### Work instruction
Exclude all pictures, then restate the entries below word for word.

### Input material
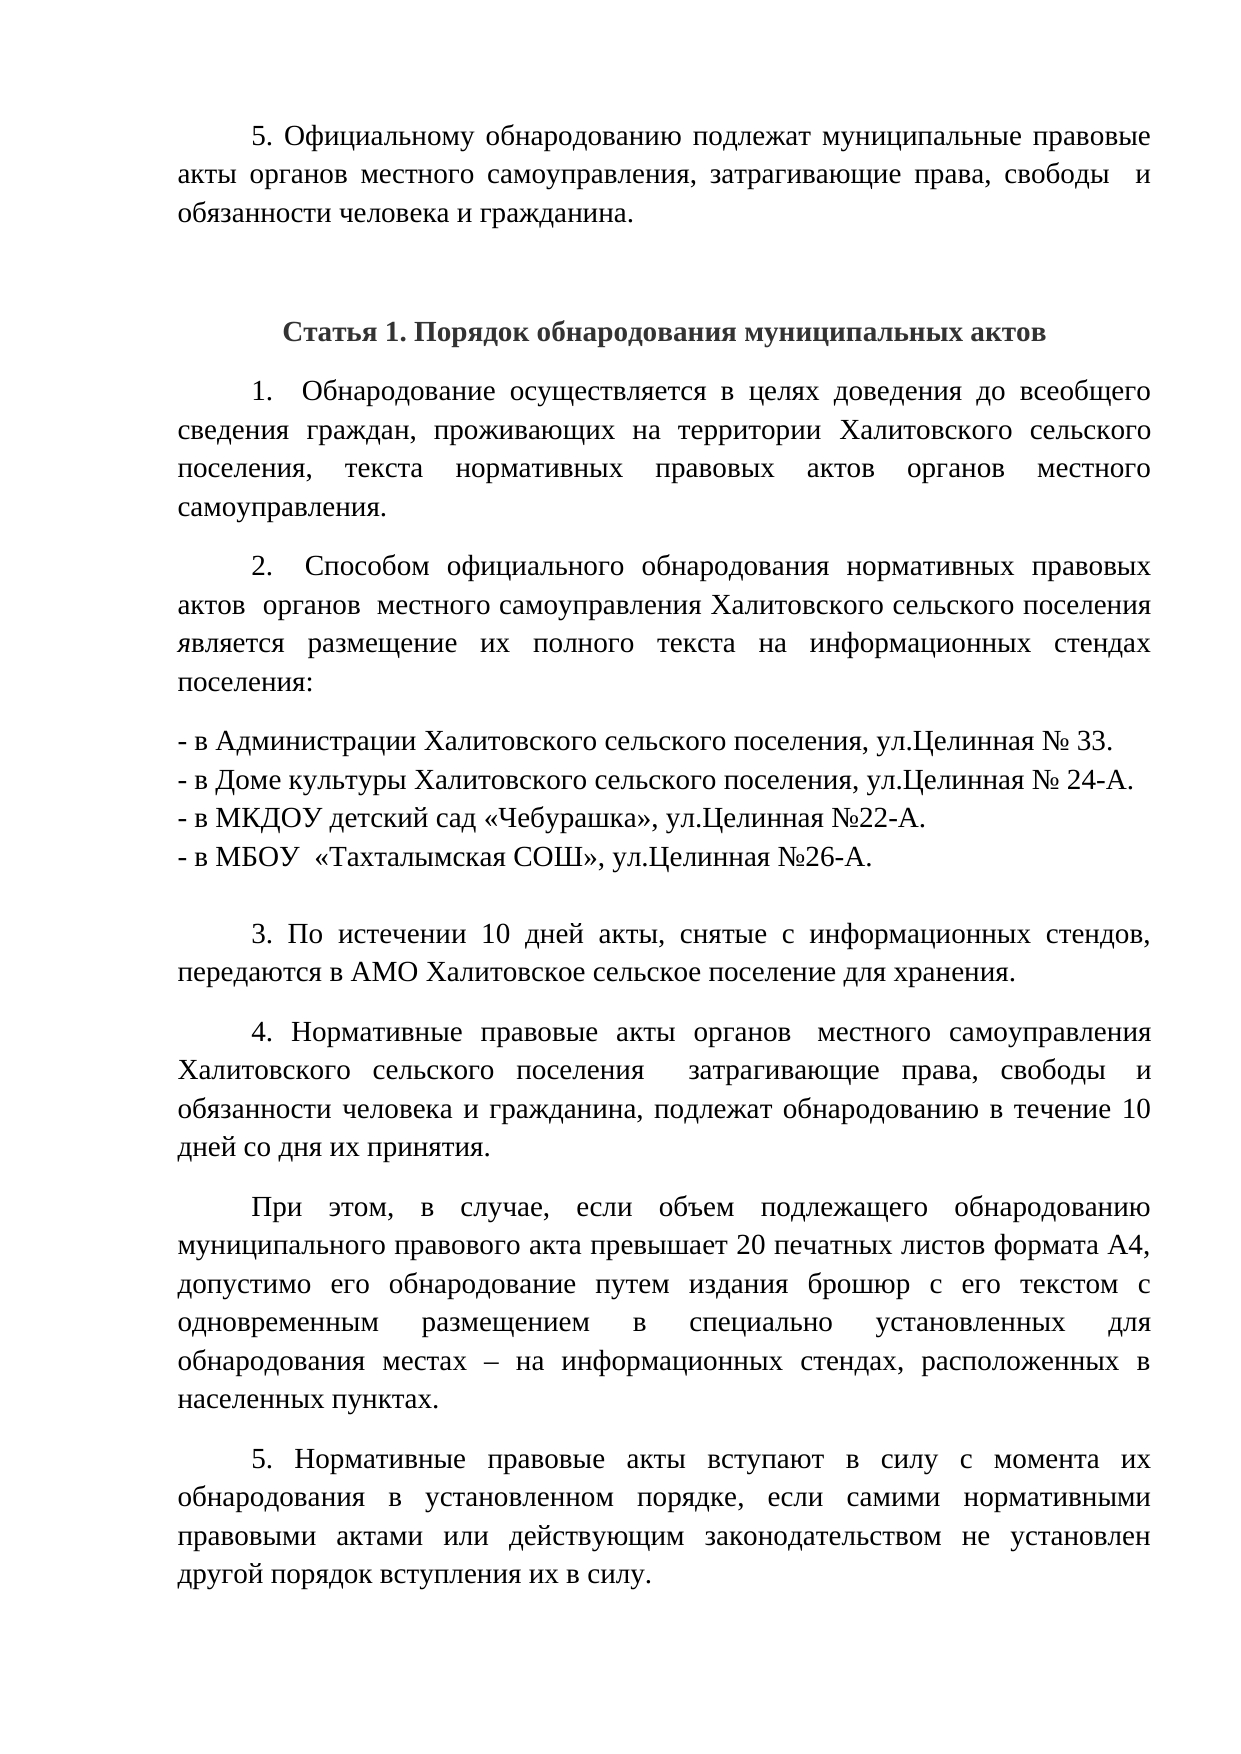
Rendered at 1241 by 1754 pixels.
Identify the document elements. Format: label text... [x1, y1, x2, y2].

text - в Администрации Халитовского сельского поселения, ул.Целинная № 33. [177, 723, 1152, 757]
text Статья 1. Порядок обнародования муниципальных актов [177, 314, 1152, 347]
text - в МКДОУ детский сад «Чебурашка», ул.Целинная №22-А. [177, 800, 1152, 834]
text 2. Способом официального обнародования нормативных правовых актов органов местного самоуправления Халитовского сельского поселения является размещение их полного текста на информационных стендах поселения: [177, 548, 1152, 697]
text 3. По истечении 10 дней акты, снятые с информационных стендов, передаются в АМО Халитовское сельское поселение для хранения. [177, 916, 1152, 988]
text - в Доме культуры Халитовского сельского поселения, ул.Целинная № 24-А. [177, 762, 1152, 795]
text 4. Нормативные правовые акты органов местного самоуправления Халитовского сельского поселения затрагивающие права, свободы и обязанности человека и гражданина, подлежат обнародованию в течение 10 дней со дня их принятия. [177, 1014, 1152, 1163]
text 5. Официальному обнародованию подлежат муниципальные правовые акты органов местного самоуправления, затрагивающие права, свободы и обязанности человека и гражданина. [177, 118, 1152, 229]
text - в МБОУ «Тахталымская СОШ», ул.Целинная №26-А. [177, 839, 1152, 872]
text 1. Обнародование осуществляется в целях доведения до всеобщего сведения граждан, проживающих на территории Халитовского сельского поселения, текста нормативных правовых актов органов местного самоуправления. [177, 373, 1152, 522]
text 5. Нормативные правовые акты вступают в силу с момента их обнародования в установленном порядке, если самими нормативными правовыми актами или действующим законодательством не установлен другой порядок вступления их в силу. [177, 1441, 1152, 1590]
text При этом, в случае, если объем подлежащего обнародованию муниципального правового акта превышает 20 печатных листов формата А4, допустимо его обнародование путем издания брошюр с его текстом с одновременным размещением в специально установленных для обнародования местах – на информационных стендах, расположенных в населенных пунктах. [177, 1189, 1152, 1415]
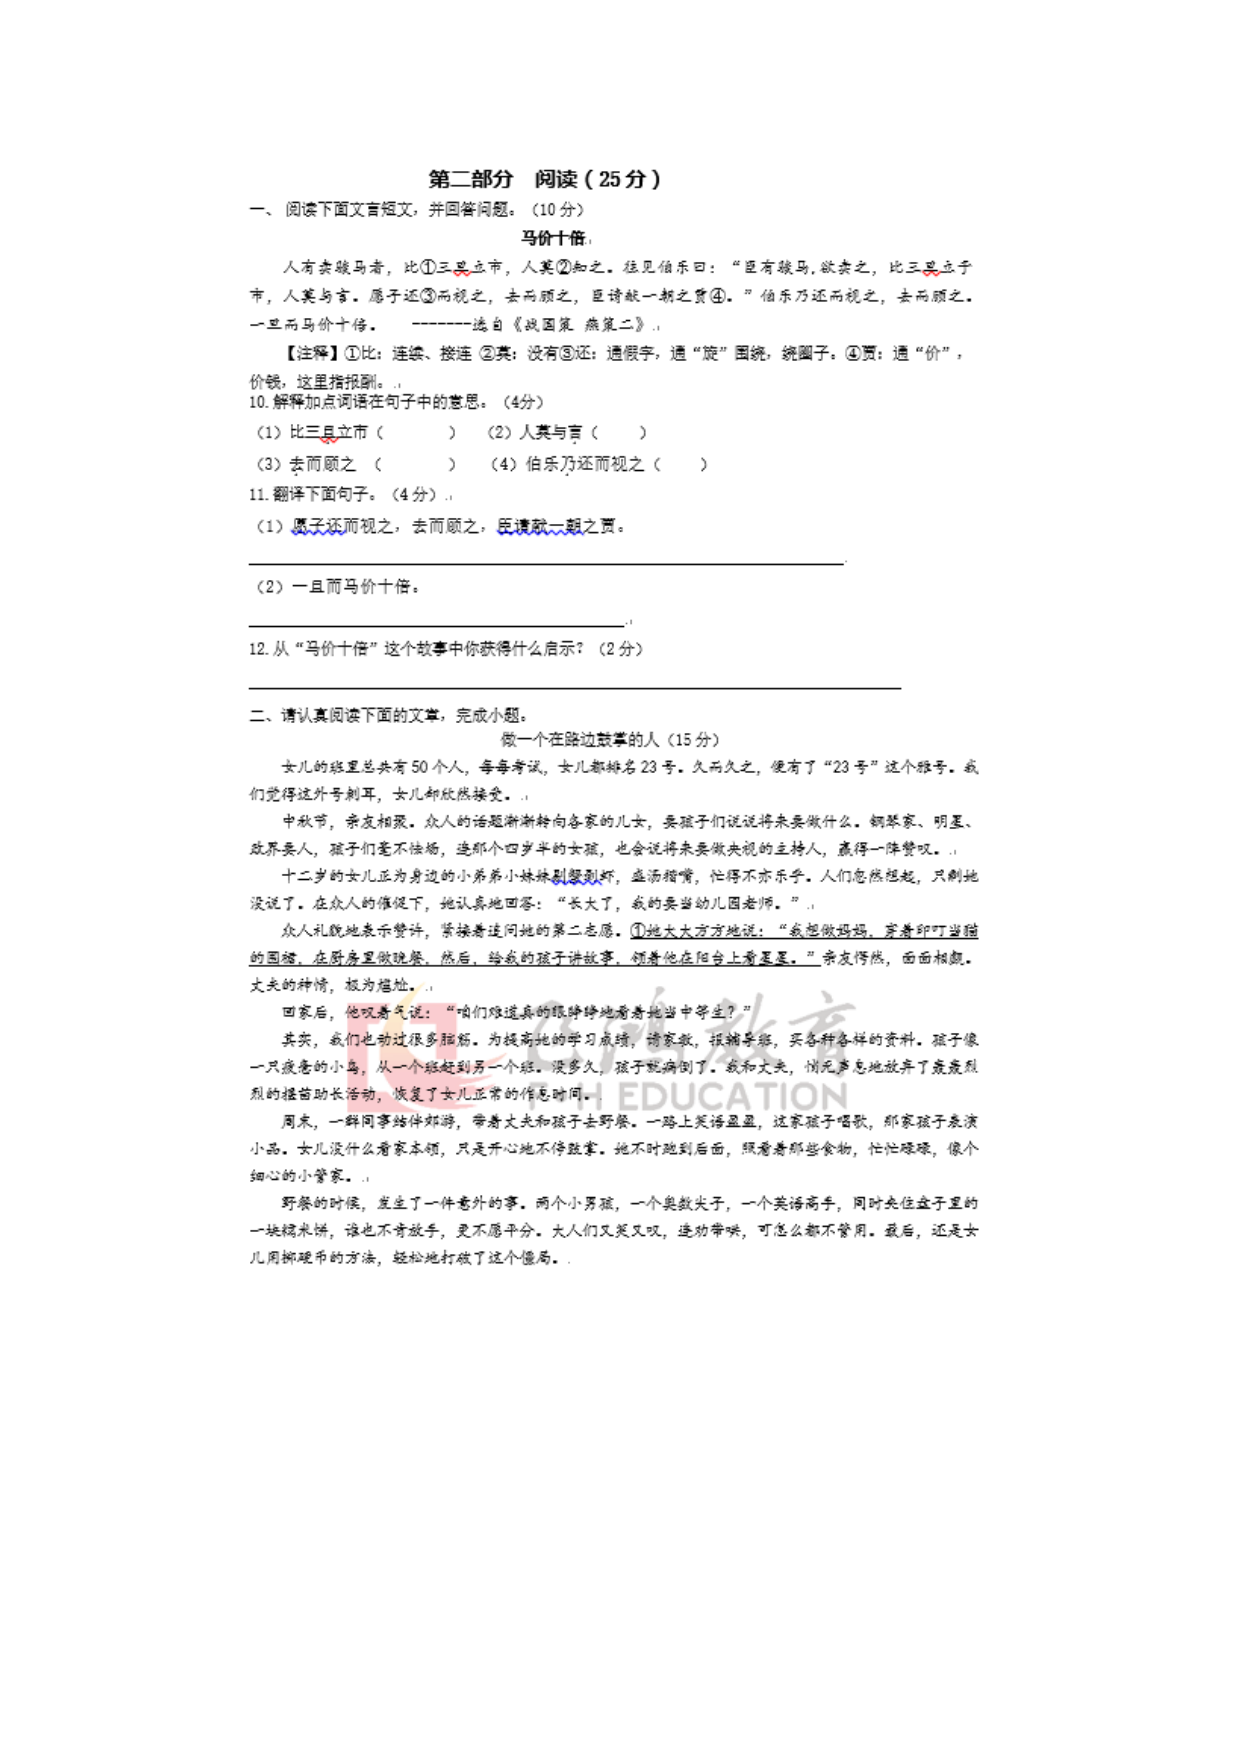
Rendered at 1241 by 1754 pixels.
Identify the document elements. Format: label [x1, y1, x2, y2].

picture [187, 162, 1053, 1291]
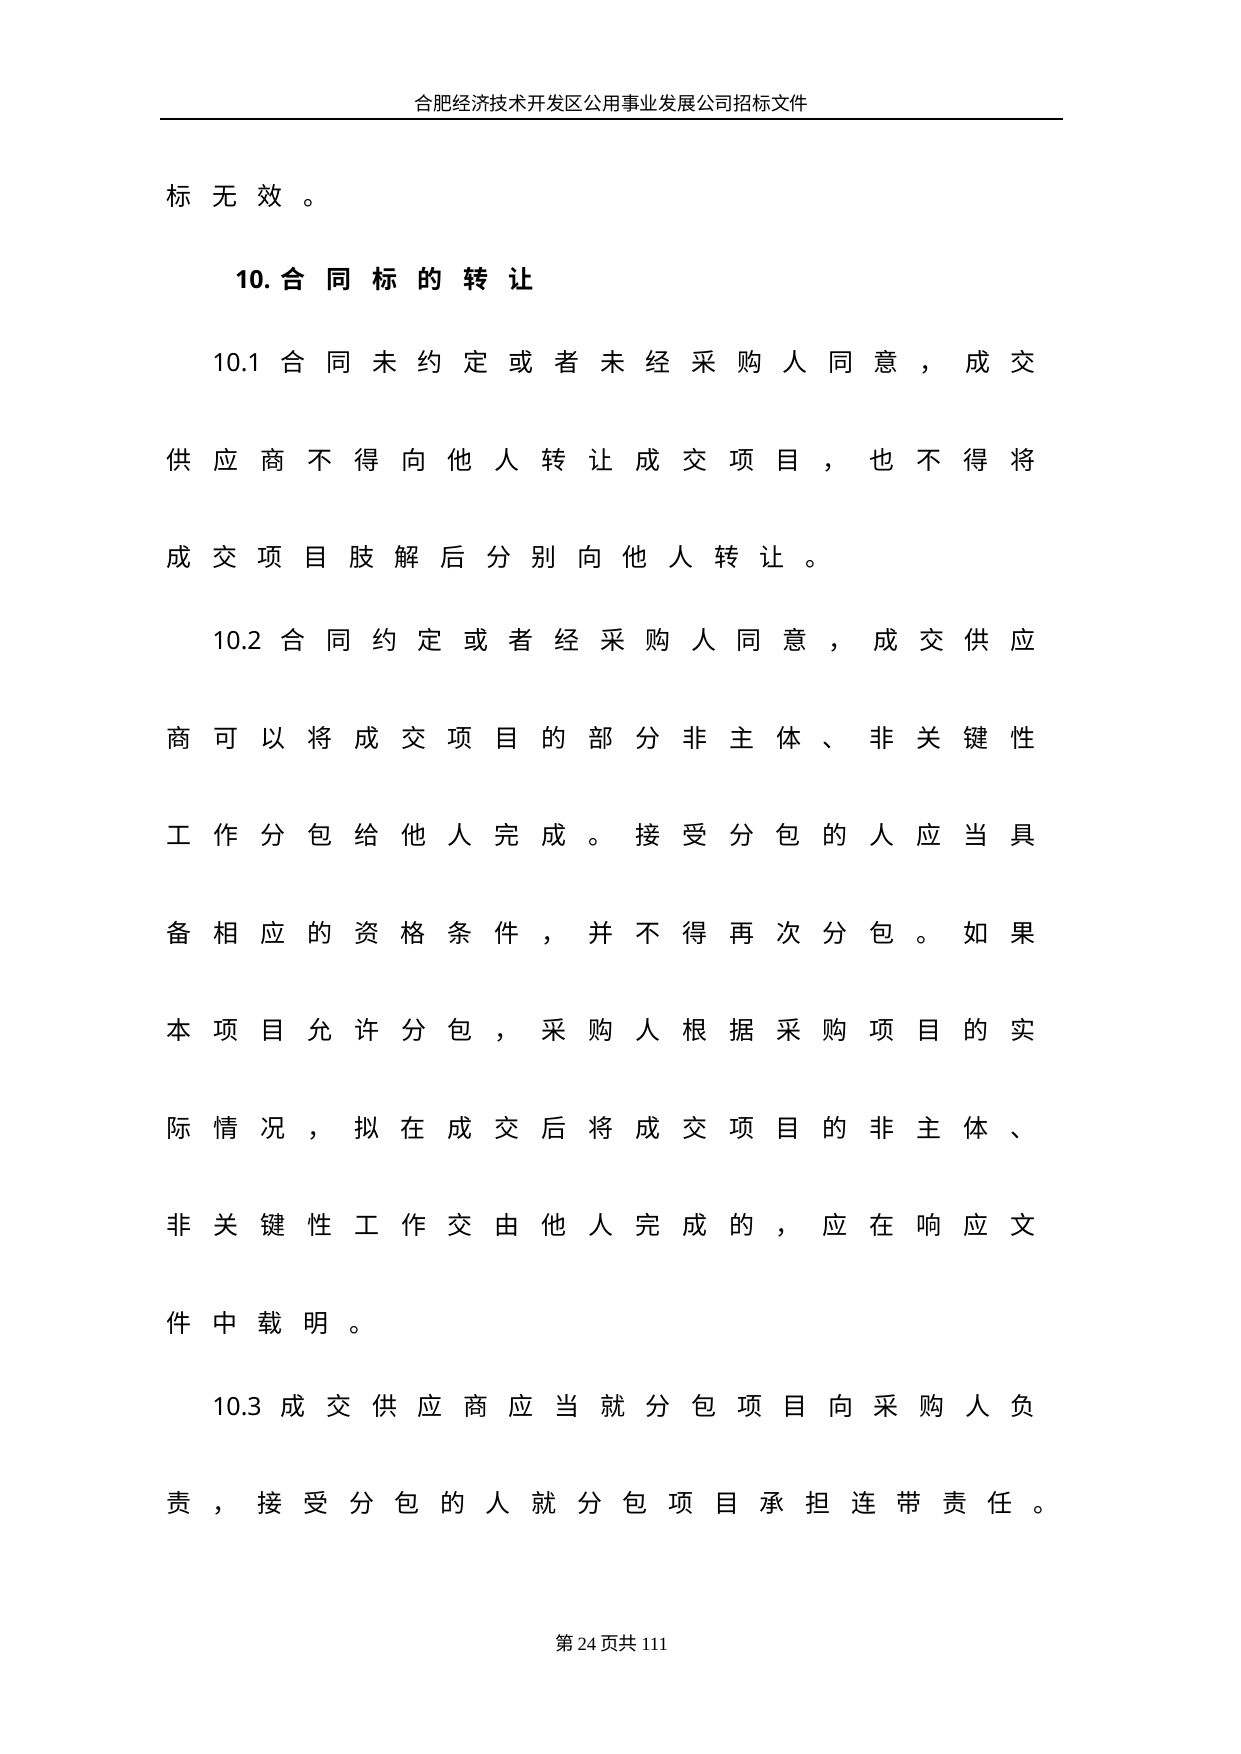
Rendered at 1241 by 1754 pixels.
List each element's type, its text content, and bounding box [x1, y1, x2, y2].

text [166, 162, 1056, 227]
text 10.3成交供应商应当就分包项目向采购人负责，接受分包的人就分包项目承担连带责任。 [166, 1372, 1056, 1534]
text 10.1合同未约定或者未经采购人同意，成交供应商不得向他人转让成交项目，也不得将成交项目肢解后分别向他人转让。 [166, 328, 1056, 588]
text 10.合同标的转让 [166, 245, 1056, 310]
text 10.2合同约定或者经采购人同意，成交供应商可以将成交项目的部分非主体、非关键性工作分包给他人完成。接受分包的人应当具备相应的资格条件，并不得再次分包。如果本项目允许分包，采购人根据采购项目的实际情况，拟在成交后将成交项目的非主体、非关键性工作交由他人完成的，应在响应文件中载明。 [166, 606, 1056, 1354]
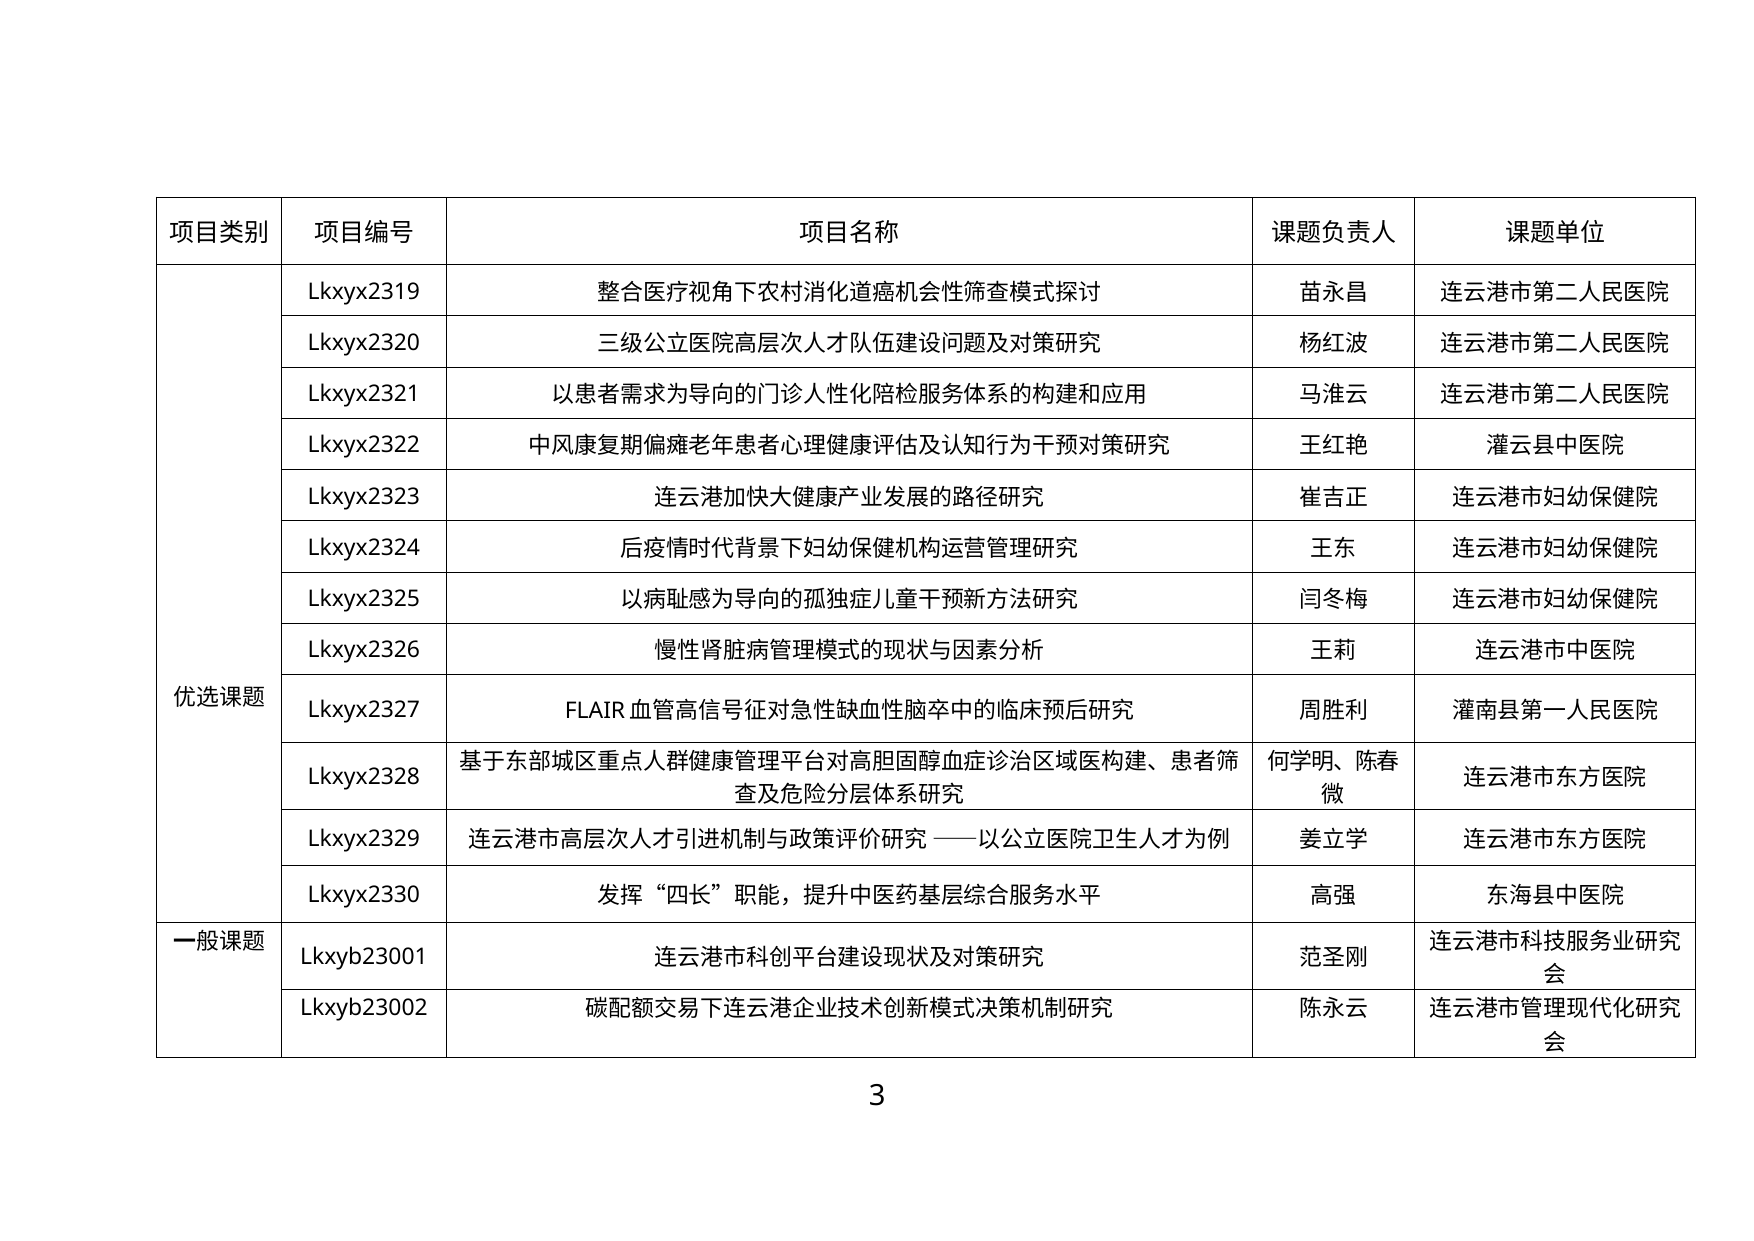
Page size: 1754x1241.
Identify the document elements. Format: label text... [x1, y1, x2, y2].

### Final answer
Rendered at 1241 by 1754 pixels.
Identify the document elements. Format: label text... [x1, y1, x2, y2].

text - в Администрации Халитовского сельского поселения, ул.Целинная № 33. [177, 723, 1152, 757]
text Статья 1. Порядок обнародования муниципальных актов [177, 314, 1152, 347]
text - в МКДОУ детский сад «Чебурашка», ул.Целинная №22-А. [177, 800, 1152, 834]
text 2. Способом официального обнародования нормативных правовых актов органов местного самоуправления Халитовского сельского поселения является размещение их полного текста на информационных стендах поселения: [177, 548, 1152, 697]
text 3. По истечении 10 дней акты, снятые с информационных стендов, передаются в АМО Халитовское сельское поселение для хранения. [177, 916, 1152, 988]
text - в Доме культуры Халитовского сельского поселения, ул.Целинная № 24-А. [177, 762, 1152, 795]
text 4. Нормативные правовые акты органов местного самоуправления Халитовского сельского поселения затрагивающие права, свободы и обязанности человека и гражданина, подлежат обнародованию в течение 10 дней со дня их принятия. [177, 1014, 1152, 1163]
text 5. Официальному обнародованию подлежат муниципальные правовые акты органов местного самоуправления, затрагивающие права, свободы и обязанности человека и гражданина. [177, 118, 1152, 229]
text - в МБОУ «Тахталымская СОШ», ул.Целинная №26-А. [177, 839, 1152, 872]
text 1. Обнародование осуществляется в целях доведения до всеобщего сведения граждан, проживающих на территории Халитовского сельского поселения, текста нормативных правовых актов органов местного самоуправления. [177, 373, 1152, 522]
text 5. Нормативные правовые акты вступают в силу с момента их обнародования в установленном порядке, если самими нормативными правовыми актами или действующим законодательством не установлен другой порядок вступления их в силу. [177, 1441, 1152, 1590]
text При этом, в случае, если объем подлежащего обнародованию муниципального правового акта превышает 20 печатных листов формата А4, допустимо его обнародование путем издания брошюр с его текстом с одновременным размещением в специально установленных для обнародования местах – на информационных стендах, расположенных в населенных пунктах. [177, 1189, 1152, 1415]
Rendered at 1241 by 1754 pixels.
Identify the document elements. Format: label [x1, y1, x2, y2].

picture [187, 162, 1053, 1291]
Rendered at 1241 by 1754 pixels.
List each element's type, its text content, and bounding box [x1, y1, x2, y2].

text [166, 162, 1056, 227]
text 10.3成交供应商应当就分包项目向采购人负责，接受分包的人就分包项目承担连带责任。 [166, 1372, 1056, 1534]
text 10.1合同未约定或者未经采购人同意，成交供应商不得向他人转让成交项目，也不得将成交项目肢解后分别向他人转让。 [166, 328, 1056, 588]
text 10.合同标的转让 [166, 245, 1056, 310]
text 10.2合同约定或者经采购人同意，成交供应商可以将成交项目的部分非主体、非关键性工作分包给他人完成。接受分包的人应当具备相应的资格条件，并不得再次分包。如果本项目允许分包，采购人根据采购项目的实际情况，拟在成交后将成交项目的非主体、非关键性工作交由他人完成的，应在响应文件中载明。 [166, 606, 1056, 1354]
Page size: 1754x1241.
Identify the document elements. Format: label text... [x1, y1, x2, y2].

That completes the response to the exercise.